Apartheid works fine as a word for what's going on but when people go straight for 'genocide' is when the alarm bells ring.
Let’s start with “ethnic cleansing”. Although this is a relatively recent phrase, the early leaders of the Zionist project were quite clear that this is what they wanted to do, without using the modern phrase. They saw the indigenous people not just as inconvenient, but as ethnic “enemies”. That is they were considered enemies because they were from other ethnic communities. Indeed, they even used the term “cleanse”:
According to Benny Morris, recently declassified documents in the archives of the IDF reveal that in 1947, Ben-Gurion and other Zionist leaders concluded that a Jewish state could not come into being in the territory assigned to Jews by the UN
without the uprooting of 700,000 Palestinians…. In the months of April–May 1948, units of the Haganah were given operational orders that stated explicitly that they were to uproot the villagers, expel them and destroy the villages themselves.
This resulted in “far more Israeli acts of massacre than I had previously thought,” including “many cases of rape [that] ended in murder” and executions of Palestinians who were lined up against a wall and shot (in Operation Hiram).
The dismantling of Palestinian society, the destruction of Palestinian towns and villages, and the expulsion of 700,000 Palestinians were not unavoidable consequences of the war declared on the emerging Jewish state by Arab countries. Rather, as Morris repeatedly confirms, it was a deliberate and planned operation intended to “cleanse” (the term used in the declassified documents) those parts of Palestine assigned to the Jews as a necessary pre-condition for the emergence of a Jewish state.
http://www.nybooks.com/articles/2004/02/26/israel-the-threat-from-within/
There is detailed evidence over and over for attitudes like this from the Zionist movement, and repeated evidence over and over for it having taken place. And this is the 1948 period alone, not that which took before or after. And these were not refugees “fleeing a war”. Indeed, an estimated 50% of the total expulsions of that period took place before the “Arab-Israeli” war began.
Ilan Pappe has detailed evidence for the approximately 1 million people expelled from their homes at gunpoint, and hundreds of Palestinian villages destroyed. This is irrefutable evidence of planned ethnic cleansing. (Though, of course, people who don’t like the evidence prefer to discount as much of it as they feel they can get away with, saying, for example, the numbers were lower, or there were fewer forced expulsions than claimed, fewer killings than claimed, and so on. All of which should spark at least some recognition).
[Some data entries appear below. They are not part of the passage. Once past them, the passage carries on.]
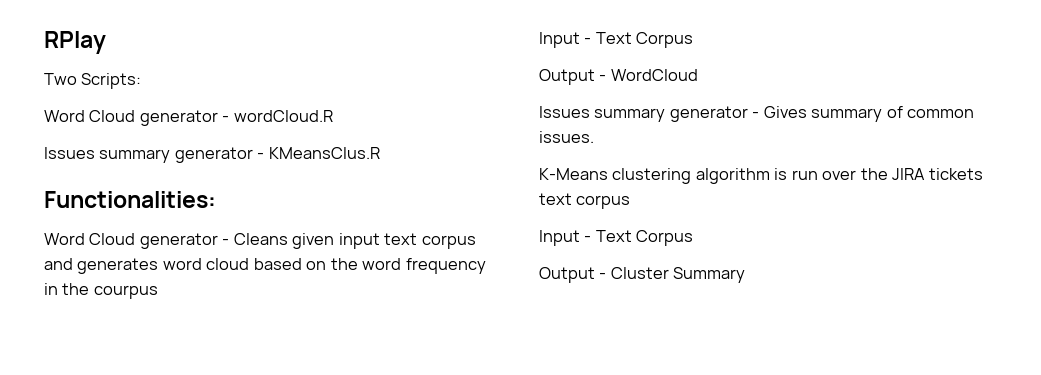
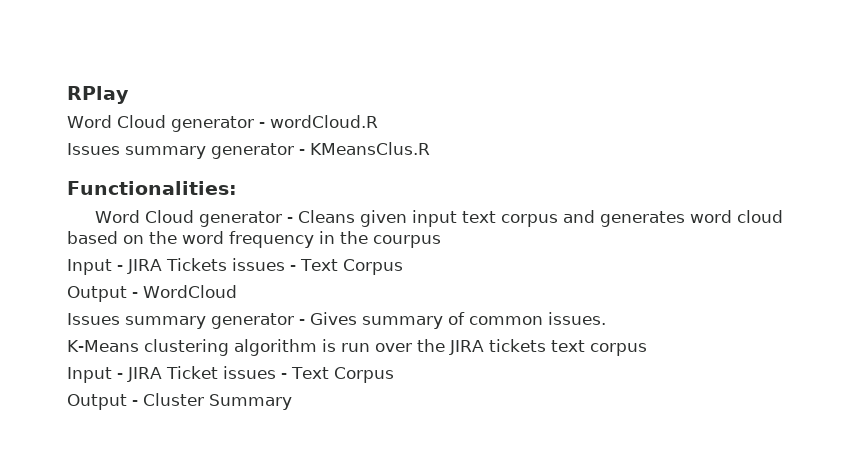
[44,73,142,89] // Two Scripts: -> (129, 95) none
(592, 41) none -> [127,258,296,274] JIRA Tickets issues -
(592, 239) none -> [127,366,287,382] JIRA Ticket issues -

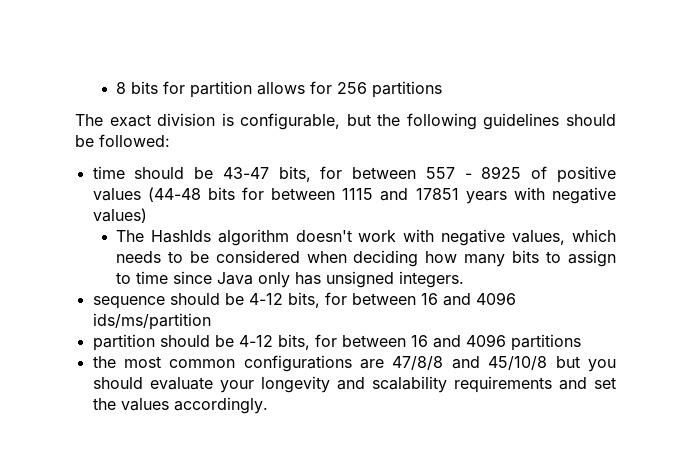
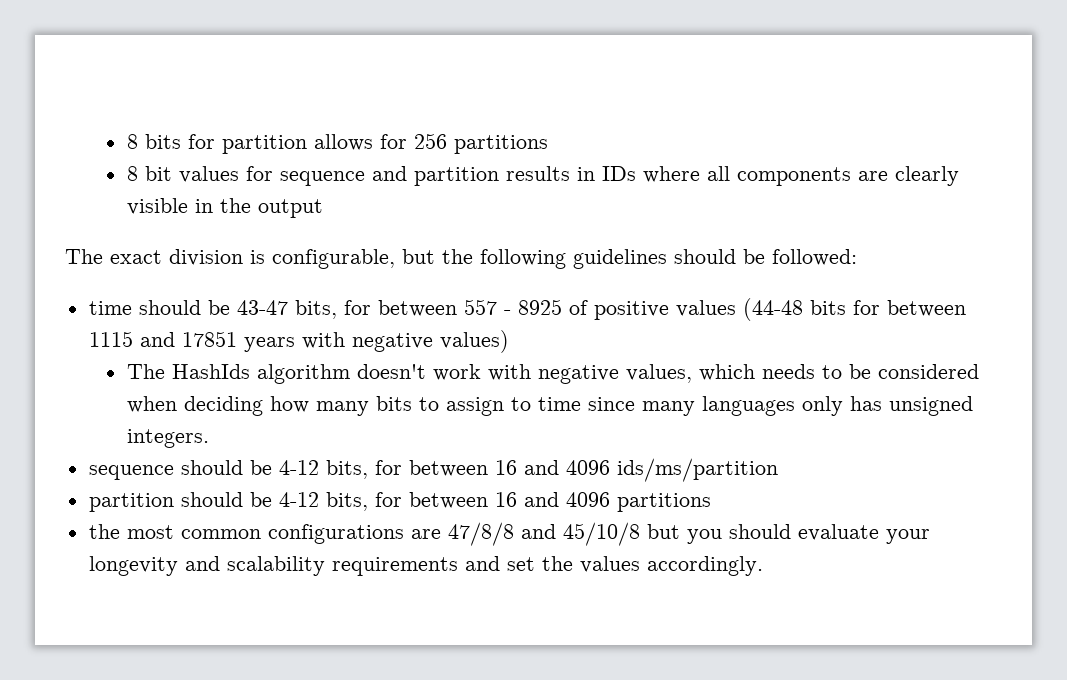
(442, 89) none -> [126,166,959,186] [126,198,323,218] // 8 bit values for sequence and partition results in IDs where all components are clearly visible in the output
[216,272,253,285] Java -> [641,396,795,416] many languages

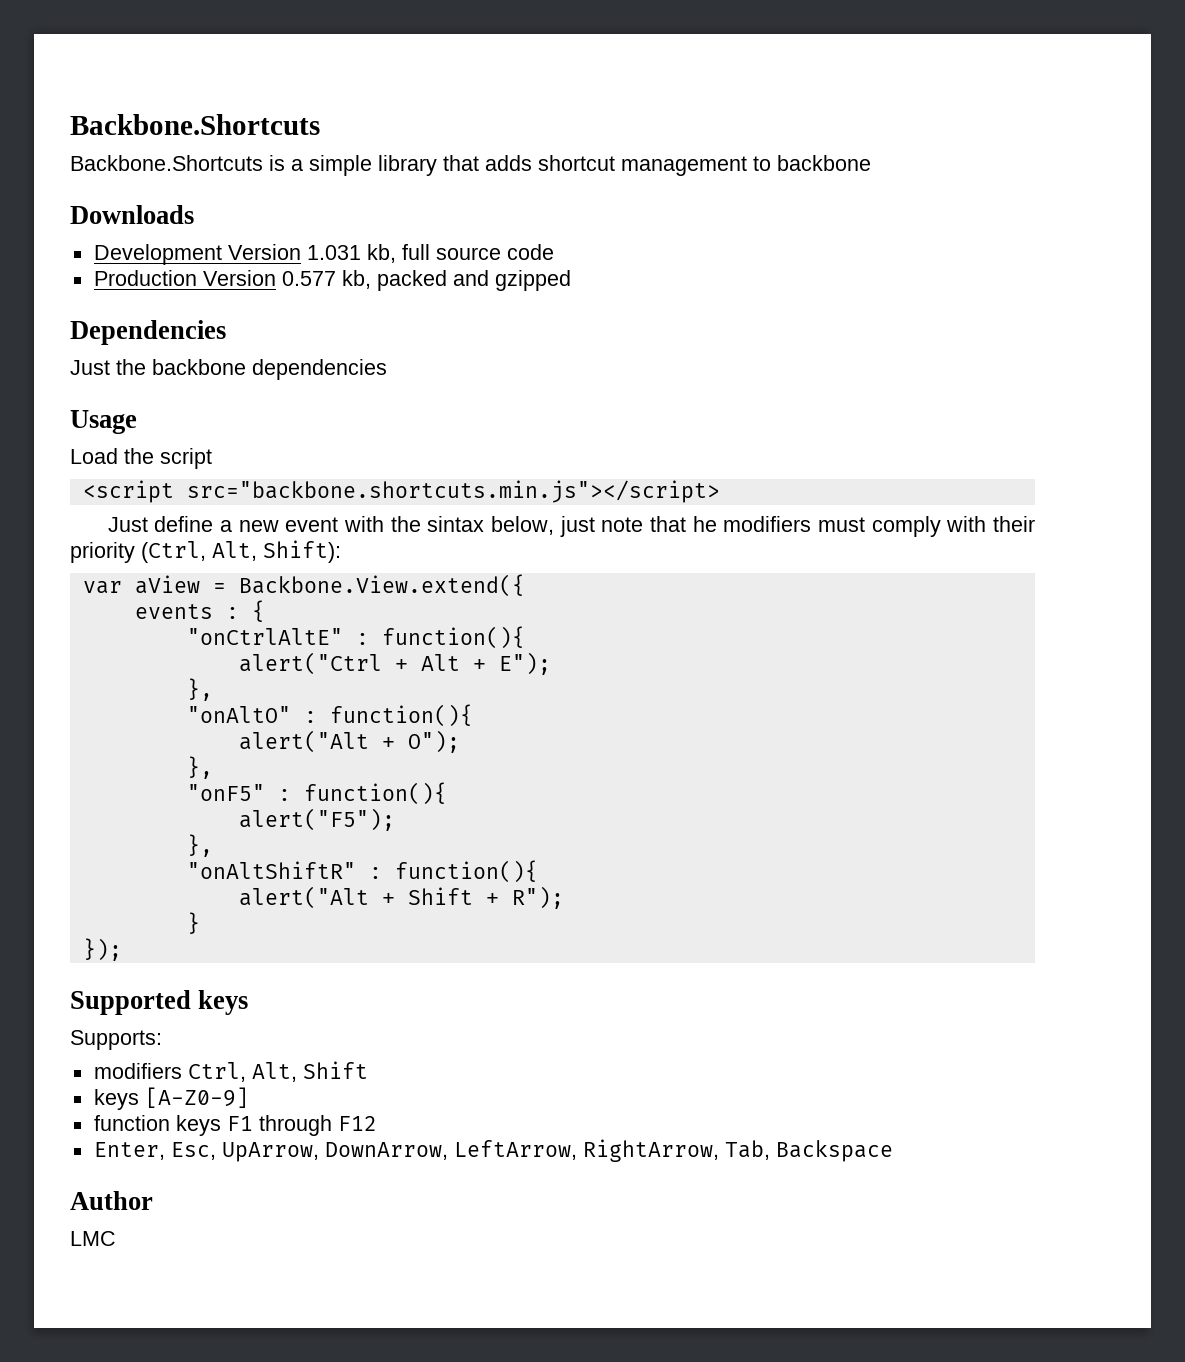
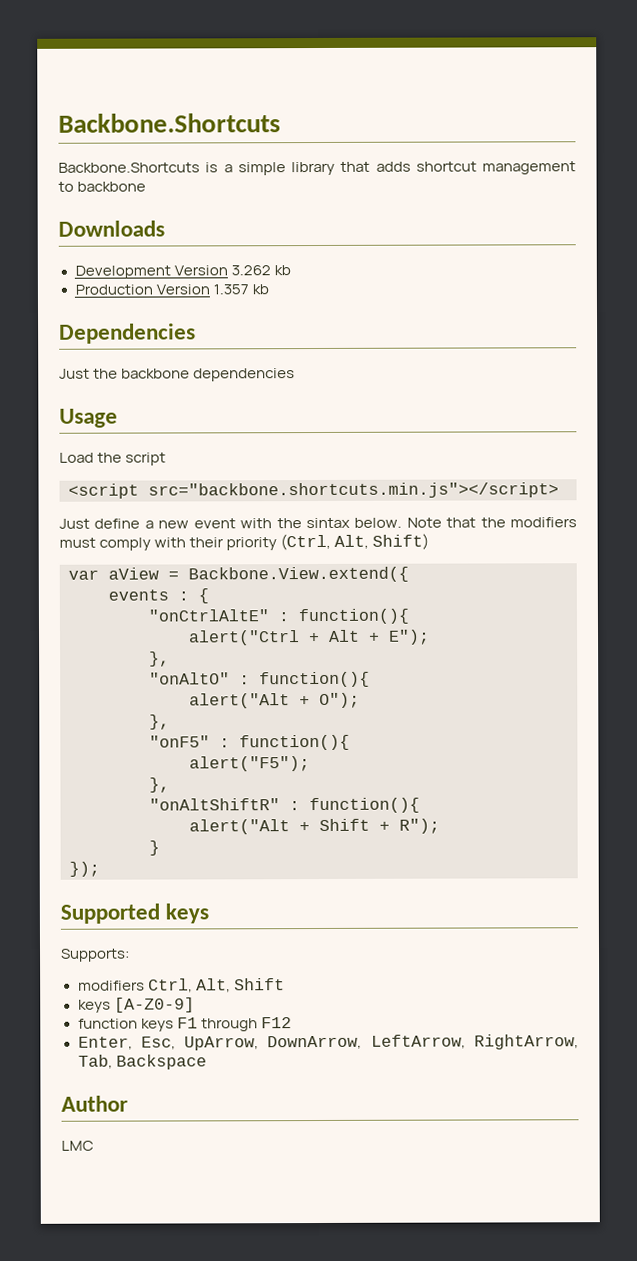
[306,244,554,263] [93,270,571,291] 1.031 kb, full source code // Production Version 0.577 kb, packed and gzipped -> [230,265,291,276] [74,284,269,295] 3.262 kb // Production Version 1.357 kb
[490,516,717,537] below, just note that he -> [354,517,506,528] below. Note that the
[263,540,341,563] Shift): -> [372,533,430,550] Shift)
And then we have the 1967 annexations.
Following the 1967 war, when the remaining 22 percent of Arab Palestine came under Israeli occupation, the UN adopted resolutions 242 and 338, which affirmed the obligation of Arab countries to recognize Israel’s legitimacy and its right to live in security, but also insisted on the inadmissibility of Israel’s acquisition of territory in the West Bank and Gaza as a result of the 1967 war.
http://www.nybooks.com/articles/2004/02/26/israel-the-threat-from-within/
Note, the UN resolutions, far from being blindly anti-Semitic and anti-Israel, “
affirmed the obligation of Arab countries to recognize Israel’s legitimacy and its right to live in security”. So, we have to conclude that the only reason for rejecting the resolutions is that the Israeli state wants to continue to act outside of international law.
This is without looking at the post-1967 period, the wall, Gaza, "punitive" home demolishing, collective punishment, and so on. But I invite anyone to look at the facts on the ground (and if one doesn’t like non-Israeli human rights organisations, try Israeli organisations:
Publications ) and compare them with the definition of genocide in international law:
Genocide is defined in Article 2 of the Convention on the Prevention and Punishment of the Crime of Genocide (1948) as "any of the following acts committed with intent to destroy, in whole or in part, a national, ethnical, racial or religious group, as such: killing members of the group; causing serious bodily or mental harm to members of the group; deliberately inflicting on the group conditions of life calculated to bring about its physical destruction in whole or in part1 ; imposing measures intended to prevent births within the group; [and] forcibly transferring children of the group to another group."
http://www.un.org/ar/preventgenocide/adviser/pdf/osapg_analysis_framework.pdf
Are the Israeli state’s actions “genocide”? More than 300 Holocaust survivors and their descendants think so.